The crypto swoon comes as tightening monetary policy to combat runaway inflation curbs liquidity, turning investors away from speculative assets.
Michael Novogratz, the billionaire cryptocurrency investor who leads Galaxy Digital Holdings Ltd., warned that he expects things to get worse before they get better.
“Crypto probably trades correlated to the Nasdaq until we hit a new equilibrium,” Novogratz said on Galaxy’s first-quarter earnings call on Monday. “My instinct is there’s some more damage to be done, and that will trade in a very choppy, volatile and difficult market for at least the next few quarters before people are getting some sense that we’re at an equilibrium.”
The crypto market is also monitoring TerraUSD, an algorithmic stablecoin that aims to maintain a one-to-one peg to the dollar. The peg appeared to fray, with the token’s value falling below 70 U.S. cents Tuesday, according to CoinGecko data.
Do Kwon, the founder of Terraform Labs, which powers the Terra blockchain, is moving to shore up the stablecoin.
Luna Foundation Guard, the association created to support the decentralized token and Terra blockchain, said it will issue loans worth about $1.5 billion in Bitcoin and TerraUSD to help strengthen TerraUSD’s peg.
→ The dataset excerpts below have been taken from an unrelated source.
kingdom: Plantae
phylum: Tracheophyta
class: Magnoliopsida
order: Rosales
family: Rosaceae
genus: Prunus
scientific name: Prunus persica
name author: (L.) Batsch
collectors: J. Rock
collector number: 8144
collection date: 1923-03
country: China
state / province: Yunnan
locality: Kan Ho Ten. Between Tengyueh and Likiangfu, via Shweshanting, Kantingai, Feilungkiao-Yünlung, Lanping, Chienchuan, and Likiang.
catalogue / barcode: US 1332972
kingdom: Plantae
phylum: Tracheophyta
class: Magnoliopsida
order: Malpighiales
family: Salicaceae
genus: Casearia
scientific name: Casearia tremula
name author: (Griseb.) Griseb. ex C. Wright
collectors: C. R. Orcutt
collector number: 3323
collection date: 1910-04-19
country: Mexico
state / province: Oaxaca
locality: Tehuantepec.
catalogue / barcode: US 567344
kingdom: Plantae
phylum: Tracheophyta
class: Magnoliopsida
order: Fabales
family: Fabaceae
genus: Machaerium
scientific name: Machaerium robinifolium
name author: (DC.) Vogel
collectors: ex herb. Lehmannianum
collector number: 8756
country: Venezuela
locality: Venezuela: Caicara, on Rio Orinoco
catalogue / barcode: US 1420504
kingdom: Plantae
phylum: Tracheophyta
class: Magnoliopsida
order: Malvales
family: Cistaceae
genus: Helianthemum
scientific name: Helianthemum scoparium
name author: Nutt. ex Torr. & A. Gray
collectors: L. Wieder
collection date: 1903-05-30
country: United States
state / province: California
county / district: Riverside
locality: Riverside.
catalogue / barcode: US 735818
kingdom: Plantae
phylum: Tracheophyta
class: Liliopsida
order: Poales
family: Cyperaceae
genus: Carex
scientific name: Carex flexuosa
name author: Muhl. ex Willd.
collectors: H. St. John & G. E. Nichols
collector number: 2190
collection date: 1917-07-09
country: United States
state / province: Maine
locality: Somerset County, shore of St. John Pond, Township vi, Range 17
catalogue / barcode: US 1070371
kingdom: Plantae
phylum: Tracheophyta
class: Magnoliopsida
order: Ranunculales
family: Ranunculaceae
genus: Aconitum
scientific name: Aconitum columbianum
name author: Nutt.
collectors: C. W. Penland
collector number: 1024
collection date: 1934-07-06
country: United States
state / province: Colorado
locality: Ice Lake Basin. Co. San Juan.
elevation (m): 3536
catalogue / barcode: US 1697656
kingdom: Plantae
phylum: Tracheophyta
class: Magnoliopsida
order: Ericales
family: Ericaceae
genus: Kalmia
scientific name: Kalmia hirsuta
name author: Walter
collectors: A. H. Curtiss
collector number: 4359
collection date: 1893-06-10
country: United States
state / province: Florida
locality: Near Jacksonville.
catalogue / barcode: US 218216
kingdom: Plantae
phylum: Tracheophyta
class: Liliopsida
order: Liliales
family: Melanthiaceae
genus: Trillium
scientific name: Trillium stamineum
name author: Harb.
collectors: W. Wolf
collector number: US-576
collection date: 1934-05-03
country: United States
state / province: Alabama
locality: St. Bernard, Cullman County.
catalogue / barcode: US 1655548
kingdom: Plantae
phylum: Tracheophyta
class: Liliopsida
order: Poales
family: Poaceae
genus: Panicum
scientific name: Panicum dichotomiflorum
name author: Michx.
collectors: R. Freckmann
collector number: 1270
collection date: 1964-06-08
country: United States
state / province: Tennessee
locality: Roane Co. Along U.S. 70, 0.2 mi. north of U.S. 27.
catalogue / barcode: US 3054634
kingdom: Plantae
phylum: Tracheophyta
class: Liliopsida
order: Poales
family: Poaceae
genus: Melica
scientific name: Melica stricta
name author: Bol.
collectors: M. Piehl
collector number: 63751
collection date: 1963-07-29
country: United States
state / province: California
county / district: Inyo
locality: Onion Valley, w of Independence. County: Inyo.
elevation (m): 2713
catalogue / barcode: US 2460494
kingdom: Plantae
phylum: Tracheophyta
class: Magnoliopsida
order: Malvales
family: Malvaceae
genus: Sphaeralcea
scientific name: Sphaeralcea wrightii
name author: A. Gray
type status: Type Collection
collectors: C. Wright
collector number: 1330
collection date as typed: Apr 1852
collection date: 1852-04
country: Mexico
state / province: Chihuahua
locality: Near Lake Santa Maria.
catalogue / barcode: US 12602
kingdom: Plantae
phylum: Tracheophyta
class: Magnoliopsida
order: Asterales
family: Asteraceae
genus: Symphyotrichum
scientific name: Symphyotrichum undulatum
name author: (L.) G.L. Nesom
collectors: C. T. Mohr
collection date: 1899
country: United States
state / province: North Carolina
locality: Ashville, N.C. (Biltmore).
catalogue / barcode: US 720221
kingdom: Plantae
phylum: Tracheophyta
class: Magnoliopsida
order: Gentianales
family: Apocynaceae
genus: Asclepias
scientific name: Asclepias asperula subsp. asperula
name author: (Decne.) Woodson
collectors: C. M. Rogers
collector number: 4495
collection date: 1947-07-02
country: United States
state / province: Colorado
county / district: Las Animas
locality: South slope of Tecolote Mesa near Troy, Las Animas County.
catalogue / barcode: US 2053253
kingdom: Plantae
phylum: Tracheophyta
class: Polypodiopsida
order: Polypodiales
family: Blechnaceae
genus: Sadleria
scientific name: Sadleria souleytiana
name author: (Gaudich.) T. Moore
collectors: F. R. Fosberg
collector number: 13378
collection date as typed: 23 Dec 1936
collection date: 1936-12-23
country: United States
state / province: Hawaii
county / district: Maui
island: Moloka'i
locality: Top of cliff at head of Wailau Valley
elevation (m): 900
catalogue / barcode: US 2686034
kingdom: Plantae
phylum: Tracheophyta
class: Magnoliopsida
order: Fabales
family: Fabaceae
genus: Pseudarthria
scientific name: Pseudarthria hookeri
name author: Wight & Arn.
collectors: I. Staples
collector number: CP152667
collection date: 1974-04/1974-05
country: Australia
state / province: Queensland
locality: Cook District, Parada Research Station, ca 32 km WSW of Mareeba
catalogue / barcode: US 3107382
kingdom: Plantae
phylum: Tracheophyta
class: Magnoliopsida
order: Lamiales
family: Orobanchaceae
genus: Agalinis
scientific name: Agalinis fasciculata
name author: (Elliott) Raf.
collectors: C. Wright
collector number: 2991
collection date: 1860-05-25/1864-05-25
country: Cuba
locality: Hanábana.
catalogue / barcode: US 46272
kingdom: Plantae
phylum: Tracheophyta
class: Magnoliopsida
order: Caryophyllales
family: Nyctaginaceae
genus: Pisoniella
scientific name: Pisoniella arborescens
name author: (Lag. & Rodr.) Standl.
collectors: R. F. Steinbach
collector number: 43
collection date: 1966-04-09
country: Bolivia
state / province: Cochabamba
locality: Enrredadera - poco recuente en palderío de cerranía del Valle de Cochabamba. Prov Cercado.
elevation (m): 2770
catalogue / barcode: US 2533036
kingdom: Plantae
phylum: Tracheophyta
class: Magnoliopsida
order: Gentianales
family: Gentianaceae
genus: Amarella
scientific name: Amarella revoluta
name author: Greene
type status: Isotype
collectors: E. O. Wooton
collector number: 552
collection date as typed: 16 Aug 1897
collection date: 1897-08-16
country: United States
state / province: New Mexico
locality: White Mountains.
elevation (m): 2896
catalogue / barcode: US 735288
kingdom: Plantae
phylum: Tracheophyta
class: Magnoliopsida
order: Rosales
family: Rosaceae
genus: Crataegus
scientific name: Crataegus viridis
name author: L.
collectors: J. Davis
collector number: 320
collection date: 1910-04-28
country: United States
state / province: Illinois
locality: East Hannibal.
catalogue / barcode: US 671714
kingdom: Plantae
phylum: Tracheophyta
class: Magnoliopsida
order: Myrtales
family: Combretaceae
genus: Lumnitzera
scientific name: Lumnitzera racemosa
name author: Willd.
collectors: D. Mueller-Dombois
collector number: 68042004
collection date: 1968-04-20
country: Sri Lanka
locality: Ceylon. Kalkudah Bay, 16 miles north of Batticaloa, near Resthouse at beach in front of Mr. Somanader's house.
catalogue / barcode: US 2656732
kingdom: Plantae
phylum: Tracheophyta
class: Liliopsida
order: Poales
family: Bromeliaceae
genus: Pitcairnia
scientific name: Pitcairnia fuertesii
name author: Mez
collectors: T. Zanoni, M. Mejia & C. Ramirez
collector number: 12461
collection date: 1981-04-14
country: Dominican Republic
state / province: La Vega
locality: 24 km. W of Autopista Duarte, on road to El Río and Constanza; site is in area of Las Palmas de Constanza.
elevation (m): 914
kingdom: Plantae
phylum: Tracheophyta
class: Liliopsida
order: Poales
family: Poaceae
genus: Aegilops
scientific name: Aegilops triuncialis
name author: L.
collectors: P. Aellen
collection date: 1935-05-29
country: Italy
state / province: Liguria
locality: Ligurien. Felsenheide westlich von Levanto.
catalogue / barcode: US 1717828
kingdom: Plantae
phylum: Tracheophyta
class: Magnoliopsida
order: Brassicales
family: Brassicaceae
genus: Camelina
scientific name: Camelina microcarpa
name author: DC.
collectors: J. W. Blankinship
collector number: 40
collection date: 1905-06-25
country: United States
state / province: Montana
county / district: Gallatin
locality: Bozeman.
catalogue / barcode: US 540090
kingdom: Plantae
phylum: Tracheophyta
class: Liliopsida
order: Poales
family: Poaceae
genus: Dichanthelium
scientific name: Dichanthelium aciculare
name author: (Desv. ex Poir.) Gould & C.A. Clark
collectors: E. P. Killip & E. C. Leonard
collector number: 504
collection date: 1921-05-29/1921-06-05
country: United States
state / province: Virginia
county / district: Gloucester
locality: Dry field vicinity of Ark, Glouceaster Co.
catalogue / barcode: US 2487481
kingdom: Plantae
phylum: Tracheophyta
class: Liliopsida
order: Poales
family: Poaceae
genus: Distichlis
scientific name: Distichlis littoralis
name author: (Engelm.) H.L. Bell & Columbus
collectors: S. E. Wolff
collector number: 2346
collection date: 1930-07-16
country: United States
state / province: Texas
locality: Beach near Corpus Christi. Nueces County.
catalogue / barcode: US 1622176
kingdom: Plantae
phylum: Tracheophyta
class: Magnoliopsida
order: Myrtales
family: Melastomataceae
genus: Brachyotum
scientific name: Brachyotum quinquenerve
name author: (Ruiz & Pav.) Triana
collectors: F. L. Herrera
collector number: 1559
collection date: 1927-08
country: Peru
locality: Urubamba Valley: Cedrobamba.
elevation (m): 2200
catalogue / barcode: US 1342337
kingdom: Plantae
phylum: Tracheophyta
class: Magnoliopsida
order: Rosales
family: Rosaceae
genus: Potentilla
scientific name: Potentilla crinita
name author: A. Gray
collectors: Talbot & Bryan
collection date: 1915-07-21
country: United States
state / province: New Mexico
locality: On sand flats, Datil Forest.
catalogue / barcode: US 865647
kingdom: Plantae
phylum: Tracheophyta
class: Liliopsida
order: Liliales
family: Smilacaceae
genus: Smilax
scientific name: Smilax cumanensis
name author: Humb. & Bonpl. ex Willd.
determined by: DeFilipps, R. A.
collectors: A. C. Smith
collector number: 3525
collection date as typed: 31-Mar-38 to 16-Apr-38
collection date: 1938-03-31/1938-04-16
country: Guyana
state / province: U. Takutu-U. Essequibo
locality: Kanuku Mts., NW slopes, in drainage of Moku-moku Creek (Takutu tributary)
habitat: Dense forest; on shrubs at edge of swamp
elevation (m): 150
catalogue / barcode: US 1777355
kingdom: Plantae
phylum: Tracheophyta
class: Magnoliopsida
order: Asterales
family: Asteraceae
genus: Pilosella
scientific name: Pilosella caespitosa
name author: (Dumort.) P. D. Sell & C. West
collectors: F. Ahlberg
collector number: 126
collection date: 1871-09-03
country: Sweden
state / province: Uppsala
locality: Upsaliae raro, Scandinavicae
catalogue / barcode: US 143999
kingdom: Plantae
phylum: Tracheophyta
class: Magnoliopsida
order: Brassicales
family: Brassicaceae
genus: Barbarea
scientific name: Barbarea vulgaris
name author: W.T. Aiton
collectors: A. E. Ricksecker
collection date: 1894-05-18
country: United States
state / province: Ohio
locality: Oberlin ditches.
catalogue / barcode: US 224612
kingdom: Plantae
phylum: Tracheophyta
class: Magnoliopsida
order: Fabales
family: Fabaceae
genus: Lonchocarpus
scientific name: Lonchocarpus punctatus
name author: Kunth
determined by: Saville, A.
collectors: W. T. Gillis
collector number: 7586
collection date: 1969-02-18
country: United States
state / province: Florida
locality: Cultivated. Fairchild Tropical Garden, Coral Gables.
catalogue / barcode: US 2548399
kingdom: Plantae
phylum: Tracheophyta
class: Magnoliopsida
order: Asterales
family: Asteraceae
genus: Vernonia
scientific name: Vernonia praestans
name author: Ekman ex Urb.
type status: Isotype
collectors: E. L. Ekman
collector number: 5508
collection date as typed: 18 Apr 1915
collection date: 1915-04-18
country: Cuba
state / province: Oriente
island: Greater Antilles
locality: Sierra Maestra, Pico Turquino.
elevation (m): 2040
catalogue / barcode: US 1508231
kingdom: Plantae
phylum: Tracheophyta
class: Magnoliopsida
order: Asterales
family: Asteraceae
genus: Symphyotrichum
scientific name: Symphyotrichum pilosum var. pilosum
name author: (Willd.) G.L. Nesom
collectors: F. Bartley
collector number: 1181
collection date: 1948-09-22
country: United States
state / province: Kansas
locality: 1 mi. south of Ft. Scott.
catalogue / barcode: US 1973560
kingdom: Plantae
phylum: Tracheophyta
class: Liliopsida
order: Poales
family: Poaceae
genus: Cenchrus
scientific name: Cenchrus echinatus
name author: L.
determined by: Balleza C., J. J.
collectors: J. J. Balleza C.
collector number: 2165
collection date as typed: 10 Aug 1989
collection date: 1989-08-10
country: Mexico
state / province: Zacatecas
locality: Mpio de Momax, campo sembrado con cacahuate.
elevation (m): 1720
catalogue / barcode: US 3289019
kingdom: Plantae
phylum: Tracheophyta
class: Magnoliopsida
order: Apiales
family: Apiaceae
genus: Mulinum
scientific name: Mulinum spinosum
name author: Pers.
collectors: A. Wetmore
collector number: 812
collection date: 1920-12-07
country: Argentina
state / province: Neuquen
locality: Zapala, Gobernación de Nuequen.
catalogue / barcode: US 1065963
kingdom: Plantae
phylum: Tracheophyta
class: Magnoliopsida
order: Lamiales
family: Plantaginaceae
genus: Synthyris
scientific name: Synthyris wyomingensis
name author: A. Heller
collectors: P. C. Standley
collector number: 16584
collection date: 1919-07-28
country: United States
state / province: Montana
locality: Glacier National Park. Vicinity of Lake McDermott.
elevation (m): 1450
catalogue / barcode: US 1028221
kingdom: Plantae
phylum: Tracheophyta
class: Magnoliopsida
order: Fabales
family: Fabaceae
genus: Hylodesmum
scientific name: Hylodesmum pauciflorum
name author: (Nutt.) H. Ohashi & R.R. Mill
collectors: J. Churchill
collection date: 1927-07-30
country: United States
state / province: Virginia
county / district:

Kwon captured the attention of the crypto world earlier this year by pledging to buy as much as $10 billion in Bitcoin to prop up Terra.
‘Watching Carefully’
“We’re watching carefully to see how the market fares over the next 24 hours,” Steven Goulden, senior research analyst at crypto market maker Cumberland DRW, said in an email. “Including whether mechanisms being introduced to help increase reliance, such as LFG lending out Bitcoin to OTC trading firms, will be enough to hold in times of deep stress or if we need additional stabilization mechanisms.”
Bitcoin’s decline puts it at risk of firmly dropping out of the range where it’s been trading in 2022, reversing the most recent bull run that drove the token to a record of almost $69,000 in November.
With its 40-day correlation with the S&P 500 stock benchmark around a record, according to data compiled by Bloomberg, any further hit to equities sentiment would risk dragging Bitcoin down as well.